Le débat a été riche, de haut niveau. Des forces très importantes ont soutenu mes propositions. Je veux regarder les résultats des votes de plus près. Je rappelle que c'est un organisme consultatif. Il nous a fait des propositions d'amélioration de notre texte. Nous en tiendrons compte. Mais la ligne générale ne changera pas.

Ce texte arrive t-il à un moment opportun en soutien au plan Jospin pour la Corse ?
Mon plan a été conçu alors même que la loi sur la Corse n'était pas imaginée. Dès mon arrivée, j'ai demandé à mes collaborateurs de reprendre le chantier sur les langues régionales et de le mener tambour battant. J'ai alors reçu ici l'association Diwan. Toutefois, si ce plan contribue à dédramatiser la question de la langue corse, je ne m'en plaindrai pas. Je soutiens le projet du Premier ministre. Un projet raisonnable. Mais que de fantasmes ! Le corse est d'ores et déjà enseigné. En Alsace, la pénétration de l'alsacien et de l'allemand est bien plus forte. A-t-on levé les étendards à Strasbourg, dressé des barricades ? Les temps ont changé. En Bretagne, à droite et à gauche, mon plan a été approuvé et je me réjouis de cette unanimité.
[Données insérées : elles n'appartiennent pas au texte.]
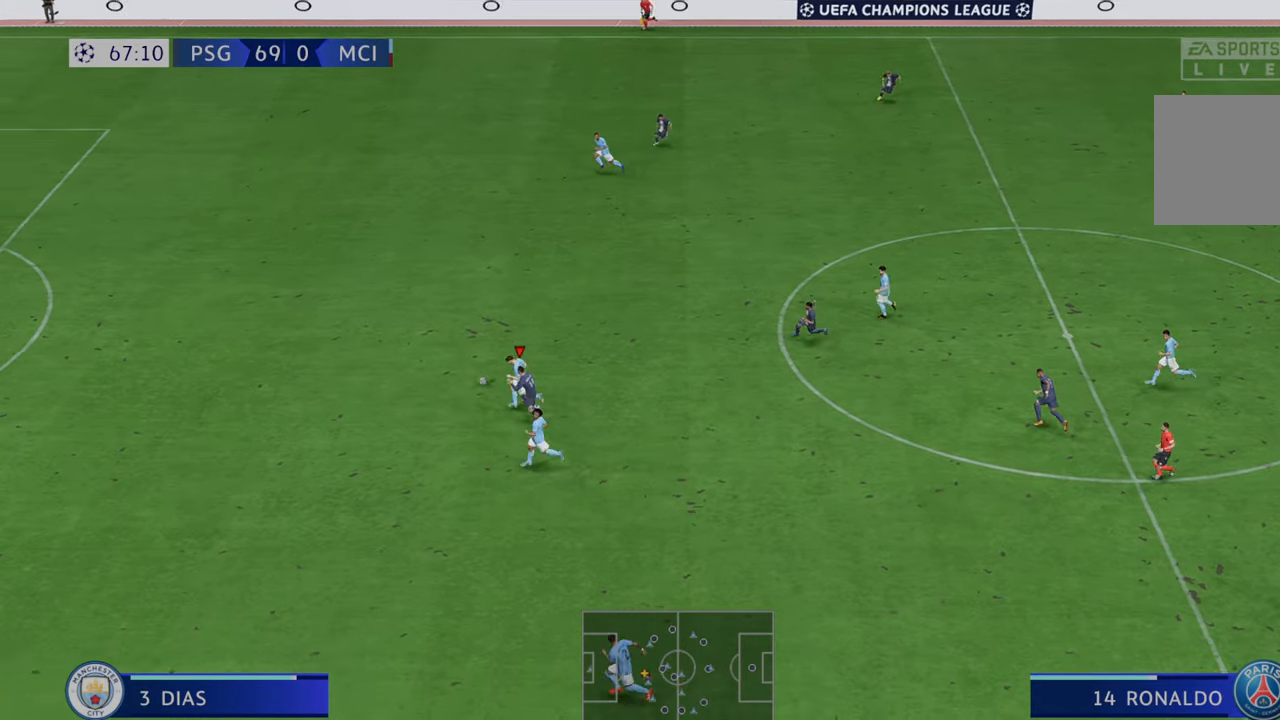
{"buttons": ["R2"], "left_stick": "left", "right_stick": "center", "events": []}
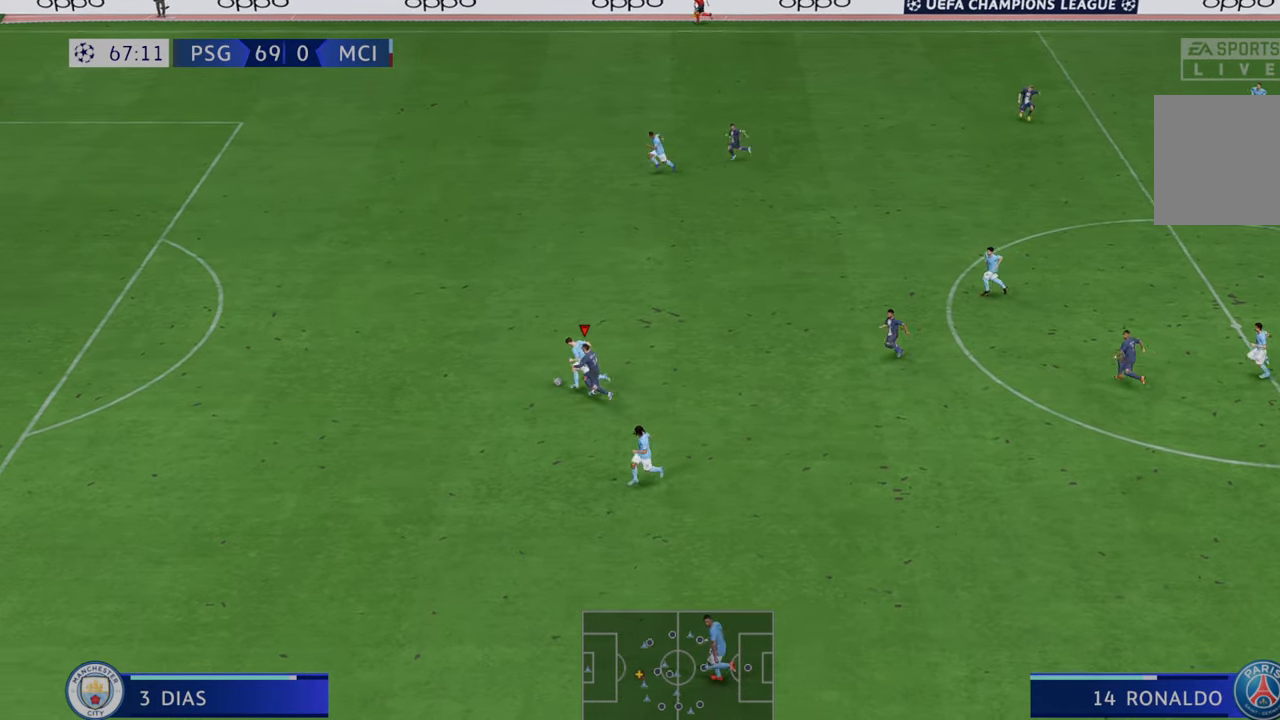
{"buttons": ["R2"], "left_stick": "up-right", "right_stick": "center", "events": [[217, "left_stick", "center"], [383, "left_stick", "up-right"]]}
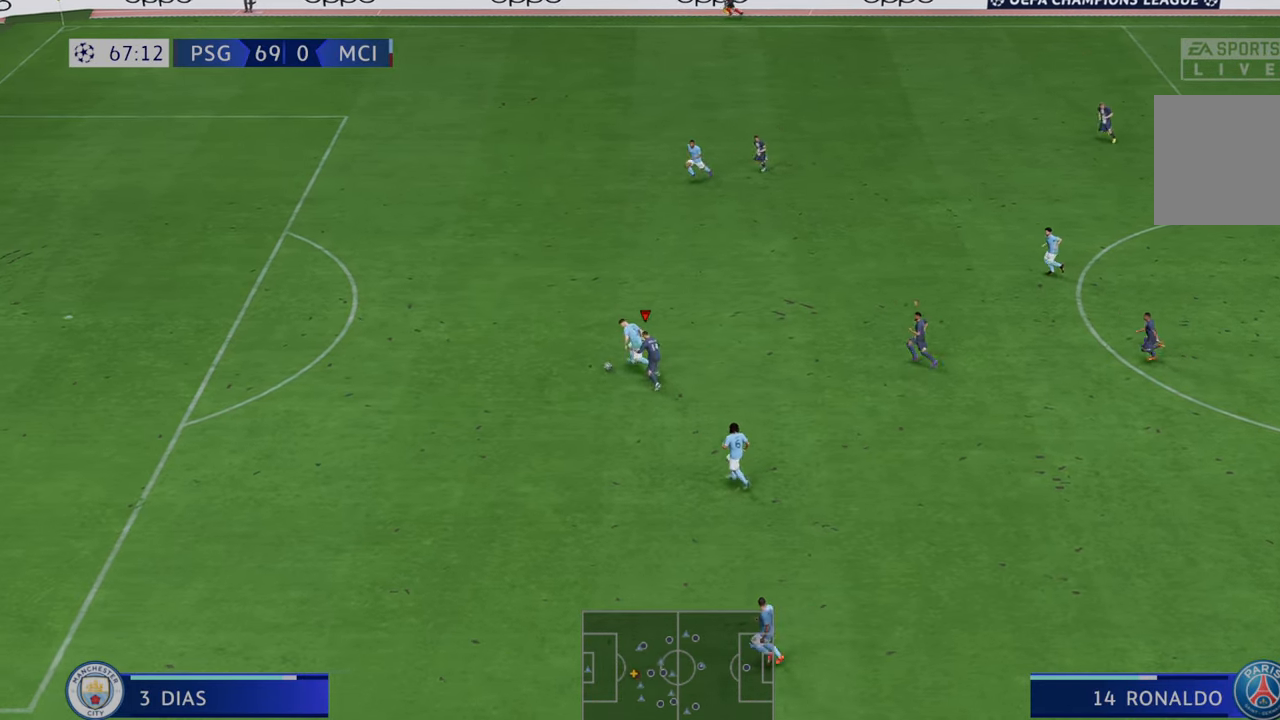
{"buttons": ["R2"], "left_stick": "center", "right_stick": "center", "events": [[183, "left_stick", "right"], [417, "left_stick", "center"]]}
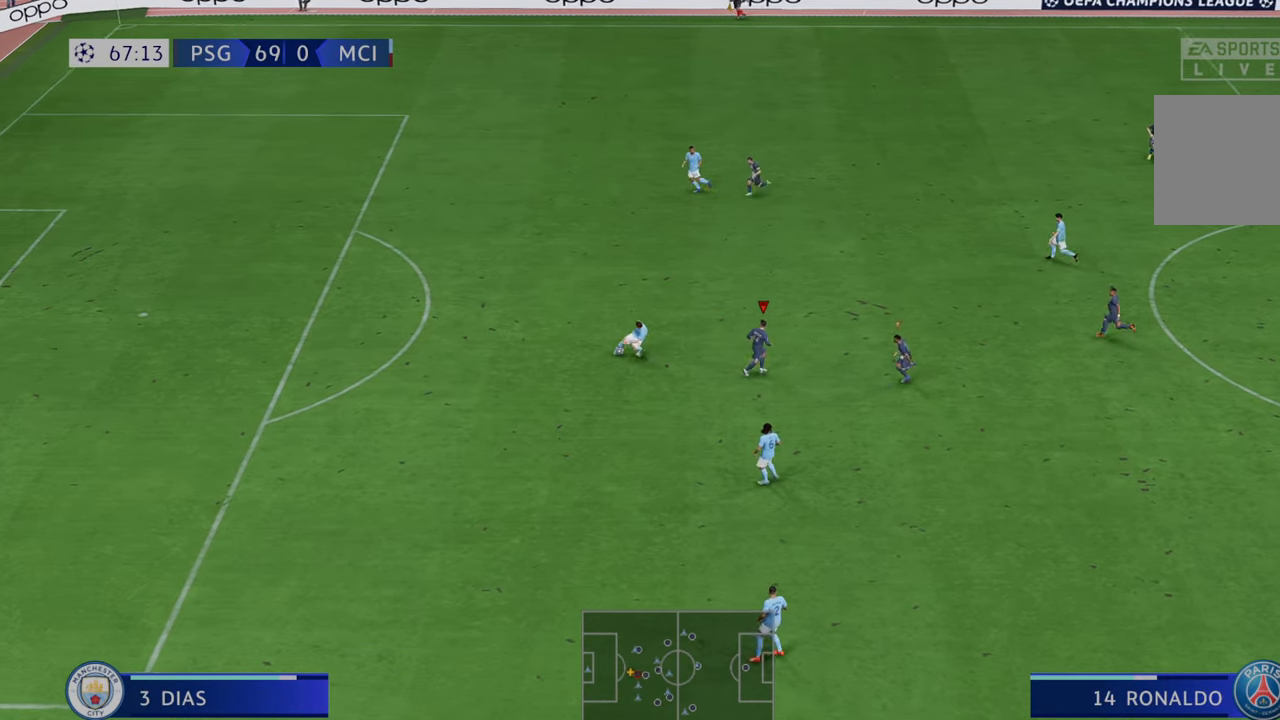
{"buttons": ["R2"], "left_stick": "up", "right_stick": "center", "events": [[17, "left_stick", "left"], [400, "left_stick", "up"]]}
Vous ne craignez pas d'apporter de l'eau au moulin des revendications autonomistes ?
Cessons de jouer à nous faire peur ! Ce n'est pas en refusant de reconnaître l'histoire, les traditions, les langues et les parlers que l'on découragera je ne sais quelles revendications. Regardons ce qui se passe un peu partout en Europe. La Grande-Bretagne de Tony Blair est-elle menacée d'éclatement parce qu'il a accordé une véritable autonomie au pays de Galles et surtout à l'Écosse ?

Un an après, avez-vous le sentiment d'avoir fait oublier, aux enseignants, Claude Allègre ?
Mon prédécesseur est un homme intelligent, brillant, qui a du tempérament. Mon ambition n'était pas de le faire oublier, il était de renouer les fils du dialogue avec l'ensemble de la communauté éducative. Rien de durable ne peut être réussi sans échange, sans confiance, sans respect mutuel. Sans cela, je n'aurais pas pu inventer cette réforme du collège qui va se mettre en place dès la rentrée prochaine. Elle rejoint d'ailleurs tout à fait l'esprit du plan sur les langues. Le collège doit rester unique. Il est le creuset pour tous les enfants de la République. Cela ne doit pas l'empêcher de reconnaître la diversité des intelligences, des talents et des tempéraments. Mon ambition est de continuer à entreprendre une transformation sérieuse et profonde de notre éducation. Je veux que nos enfants soient les mieux formés du monde.